Apart from the policy making little sense, will this apply to physical store brands since, in that case too, the store-owner is trying to replace a higher-price brand with a lower-priced in-house one? You can imagine what a bureaucrat’s delight this new clause will be since the e-tailer will have to prove that the in-house brand was not created based on the data collected. This restriction already applies to foreign retailers since Clause 188.8.131.52.4 of Press Note 2 has enough restrictions to ensure no foreign e-tailer can create a store label. In this day and age, why put one set of rules for physical stores and another for virtual ones?
Much of what the policy is trying to fix, as it happens, are issues where governments should have no role in free markets. Why should the government be trying to decide what the level of discount should be (via Press Note 2), how vendors are to be chosen etc? Everywhere in the world, and not just in the retail sector, companies chose their vendors and dealers based on a variety of parameters and these do not have to be justified to the government or some arm of it.

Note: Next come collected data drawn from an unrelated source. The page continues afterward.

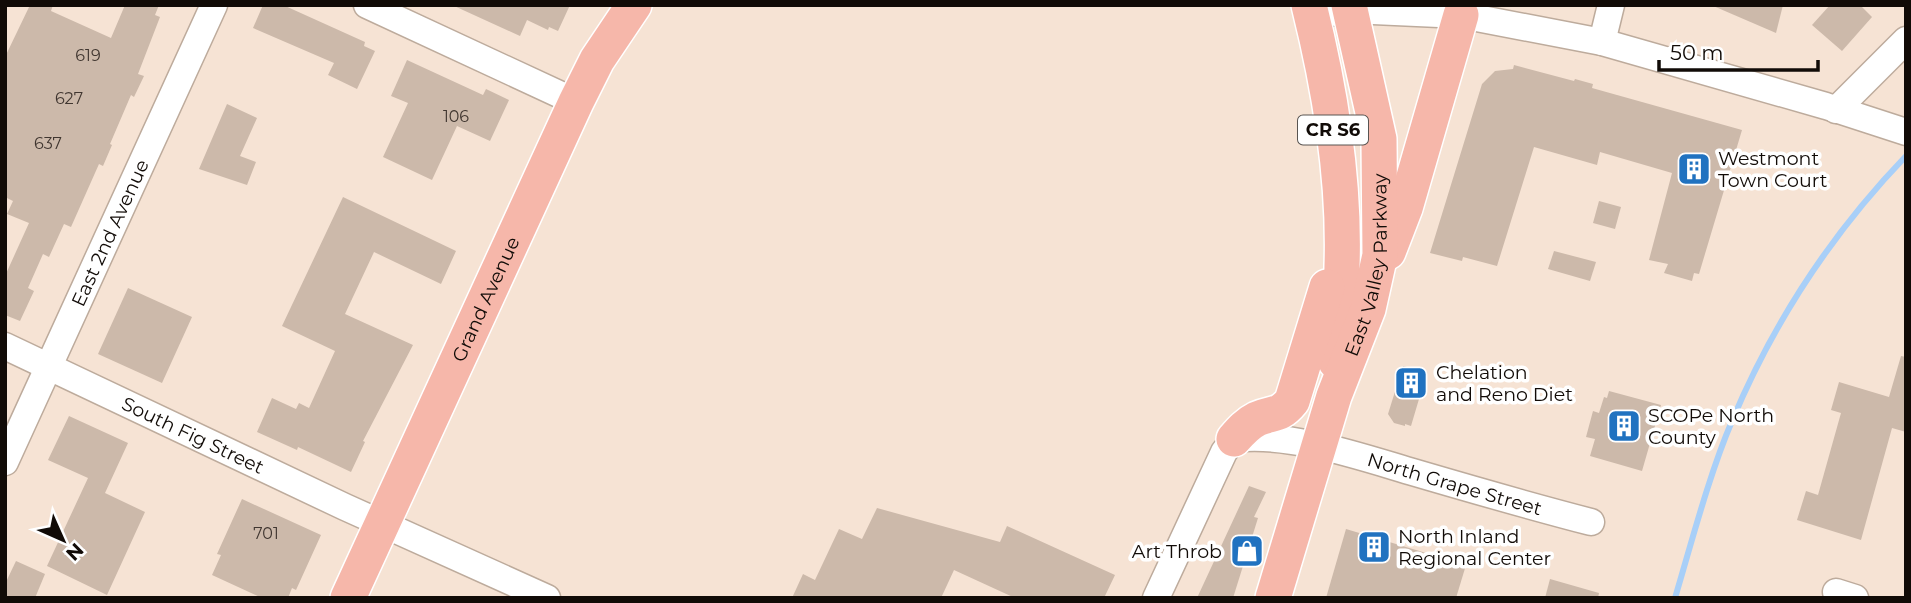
<svg xmlns="http://www.w3.org/2000/svg" width="1911" height="603" viewBox="0 0 1911 603" font-family="Montserrat,sans-serif">
<style>
.lines{fill:none;stroke-linecap:round;stroke-linejoin:round}
.stream{stroke:#a8cff8;stroke-width:6}
.building{fill:#ccb9aa}
.minor-casing{stroke:#bdab9c;stroke-width:29}
.major-casing{stroke:#fff;stroke-width:38}
.minor{stroke:#fff;stroke-width:26}
.major{stroke:#f6b7aa;stroke-width:35}
.labels{text-anchor:middle;stroke-width:7;stroke-linejoin:round;paint-order:stroke}
.number-label{font-size:16px;fill:#403630}
.shield{fill:#fff;stroke:#585451;stroke-width:2}
.shield-label{font-size:18px;font-weight:bold;fill:#110b07}
.poi-label{font-size:19px;fill:#110b07;stroke:#fff;text-anchor:start}
.street-label{font-size:19px;fill:#110b07;stroke:#fff}
</style>
<rect width="100%" height="100%" fill="#f6e3d4"/>
<g class="lines">
<!-- stream -->
<path class="stream" d="M1675,598C1692,541 1709,475 1732,421C1773,323 1833,232 1906,156"/>
</g>
<!-- building -->
<g class="building">
<polygon points="30,5 53,5 51,11 111,38 125,5 159,5 155,15 160,17 138,74 144,76 134,97 131,95 110,144 112,145 103,166 99,164 71,227 64,224 49,257 43,254 28,288 34,291 20,321 5,315 5,276 29,223 7,214 13,201 5,197 5,57"/>
<polygon points="263,5 283,5 365,42 364,46 375,51 357,89 328,75 334,63 253,28"/>
<polygon points="452,5 570,5 558,31 549,27 548,30 527,20 520,36"/>
<polygon points="1711,5 1783,5 1776,33"/>
<polygon points="1830,5 1860,5 1872,17 1842,51 1812,25"/>
<polygon points="407,60 483,95 486,89 509,100 490,141 457,126 432,180 383,157 408,103 391,96"/>
<polygon points="1514,65 1574,81 1575,79 1593,84 1592,88 1742,130 1699,274 1694,273 1692,281 1664,273 1668,264 1649,260 1672,173 1600,152 1597,165 1534,147 1497,266 1463,257 1462,261 1430,253 1482,84 1495,71 1513,69"/>
<polygon points="227,104 257,118 240,156 256,162 247,185 199,169"/>
<polygon points="343,197 456,251 441,284 374,252 345,314 413,345 363,441 365,442 351,472 298,447 297,450 257,432 272,398 296,409 299,403 309,408 335,351 282,326"/>
<polygon points="1599,201 1621,207 1615,229 1593,223"/>
<polygon points="1554,251 1596,262 1590,281 1548,269"/>
<polygon points="128,288 192,317 162,383 98,354"/>
<polygon points="1901,356 1906,357 1906,432 1892,428 1861,540 1797,520 1806,491 1818,495 1841,413 1831,410 1839,382 1889,397"/>
<polygon points="1403,366 1427,372 1411,426 1405,424 1405,426 1394,423 1388,414"/>
<polygon points="1609,391 1661,405 1642,471 1590,456 1595,439 1586,437 1593,411 1599,413 1604,397 1607,398"/>
<polygon points="69,416 128,443 105,493 145,512 107,595 47,566 88,478 48,460"/>
<polygon points="1249,486 1266,492 1254,517 1258,518 1233,598 1197,598"/>
<polygon points="242,499 321,535 296,590 292,588 288,598 262,598 212,575 221,555 217,554"/>
<polygon points="877,508 1000,542 1007,526 1115,575 1104,598 1015,598 954,570 941,598 792,598 803,574 815,580 839,529 862,539"/>
<polygon points="1346,529 1466,565 1456,598 1326,598"/>
<polygon points="16,561 45,574 35,598 5,598 5,584"/>
<polygon points="1550,579 1599,593 1598,598 1545,598"/>
</g>
<g class="lines">
<defs>
<g id="minor">
<polyline points="367,5 576,102"/>
<polyline points="1311,16 1351,10 1461,15 1602,42 1826,106 1906,132"/>
<polyline points="1602,42 1611,5"/>
<polyline points="1836,110 1906,40"/>
<path id="s1" d="M5,346L345,507L547,598"/>
<path id="s2" d="M5,462L214,5"/>
<polyline points="1836,592 1855,598"/>
<path id="s3" d="M1156,598L1224,452L1234,439C1291,432 1361,457 1416,473C1474,490 1533,507 1591,522"/>
</g>
<g id="major">
<path d="M1309,5C1330,89 1345,179 1342,266C1342,298 1338,330 1336,362"/>
<polyline points="1388,252 1405,208 1461,15"/>
<path d="M1234,439C1241,431 1247,424 1257,419C1273,412 1279,417 1292,401L1327,287"/>
<path id="s4" d="M348,598L576,102L597,60L634,5"/>
<path id="s5" d="M1273,598L1334,396L1368,309L1380,255L1379,139L1349,5"/>
</g>
</defs>
<!-- minor casing -->
<use href="#minor" class="minor-casing"/>
<!-- major casing -->
<use href="#major" class="major-casing"/>
<!-- minor -->
<use href="#minor" class="minor"/>
<!-- major -->
<use href="#major" class="major"/>
</g>
<!-- icons -->
<defs>
<symbol id="building-square" viewBox="-11 -11 22 22"><rect x="-9" y="-9" width="18" height="18" rx="4" fill="#2072c0" stroke="#fff"/><path d="M-4-6H4V6H1V3H-1V6H-4ZM-2.5-4.3h1.7v1.8h-1.7ZM.8-4.3h1.7v1.8H.8ZM-2.5-1h1.7V.8h-1.7ZM.8-1h1.7V.8H.8Z" fill="#fff"/></symbol>
<symbol id="shop-square" viewBox="-11 -11 22 22"><rect x="-9" y="-9" width="18" height="18" rx="4" fill="#2072c0" stroke="#fff"/><path d="M-5-2.5h2.3a2.7 3.5 0 0 1 5.4 0H5L5.5 6h-11ZM-1.5-2.5h3a1.5 2.3 0 0 0-3 0Z" fill="#fff"/></symbol>
</defs>
<g fill-rule="evenodd">
<use href="#building-square" x="1675" y="150" width="38" height="38"/>
<use href="#building-square" x="1392" y="364" width="38" height="38"/>
<use href="#building-square" x="1605" y="407" width="38" height="38"/>
<use href="#building-square" x="1355" y="528" width="38" height="38"/>
<use href="#shop-square" x="1228" y="532" width="38" height="38"/>
</g>
<g class="labels">
<!-- number labels -->
<g class="number-label">
<text x="88" y="61">619</text>
<text x="69" y="104">627</text>
<text x="456" y="122">106</text>
<text x="48" y="149">637</text>
<text x="266" y="539">701</text>
</g>
<!-- shield labels -->
<rect class="shield" x="1298" y="115.5" width="70" height="29" rx="5"/>
<g class="shield-label">
<text x="1333" y="136">CR S6</text>
</g>
<!-- poi labels -->
<g class="poi-label">
<text x="1718" y="165">Westmont<tspan x="1718" dy="22">Town Court</tspan></text>
<text x="1436" y="379">Chelation<tspan x="1436" dy="22">and Reno Diet</tspan></text>
<text x="1648" y="422">SCOPe North<tspan x="1648" dy="22">County</tspan></text>
<text x="1398" y="543">North Inland<tspan x="1398" dy="22">Regional Center</tspan></text>
<text x="1222" y="558" text-anchor="end">Art Throb</text>
</g>
<!-- street labels -->
<g class="street-label">
<text dy="7" stroke="none"><textPath href="#s2" startOffset="252">East 2nd Avenue</textPath></text>
<text dy="7" stroke="none"><textPath href="#s5" startOffset="348">East Valley Parkway</textPath></text>
<text dy="7" stroke="none"><textPath href="#s4" startOffset="329">Grand Avenue</textPath></text>
<text dy="7" stroke="none"><textPath href="#s1" startOffset="208">South Fig Street</textPath></text>
<text dy="7" stroke="none"><textPath href="#s3" startOffset="404">North Grape Street</textPath></text>
</g>
</g>
<!-- border -->
<rect width="1911" height="603" fill="none" stroke="#110b07" stroke-width="14"/>
<!-- north arrow -->
<g transform="translate(63 540) rotate(135)" stroke="#ffffff" stroke-width="5" paint-order="stroke">
<path d="M0-5L12 26L0 18L-12 26Z" fill="#110b07"/>
<text y="-10" font-size="19" font-weight="bold" text-anchor="middle" fill="#110b07">N</text>
</g>
<!-- scale -->
<path d="M1659 60v10h159v-10" fill="none" stroke="#110b07" stroke-width="3.5"/>
<text x="1670" y="60" font-size="21" fill="#110b07" stroke="#ffffff" stroke-width="5" paint-order="stroke">50 m</text>
</svg>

Given the efforts being made by the prime minister to convince investors that his government is going to be very investor-friendly, it is ironic that such a completely statist draft policy has even been put out. At some point, sooner rather than later, the government will have to decide whether it wants FDI to come into the e-commerce sector. It can’t want the benefits—including to lakhs of SMEs who now have access to a pan-Indian market — of the $8-10 billion apiece that a Walmart and an Amazon have brought in to set up world-class warehousing and delivery services while, at the same time, keep throwing all manner of hurdles in the way of these very investors; the Press Note 2 restrictions that actively discriminate against foreign investors only make things worse.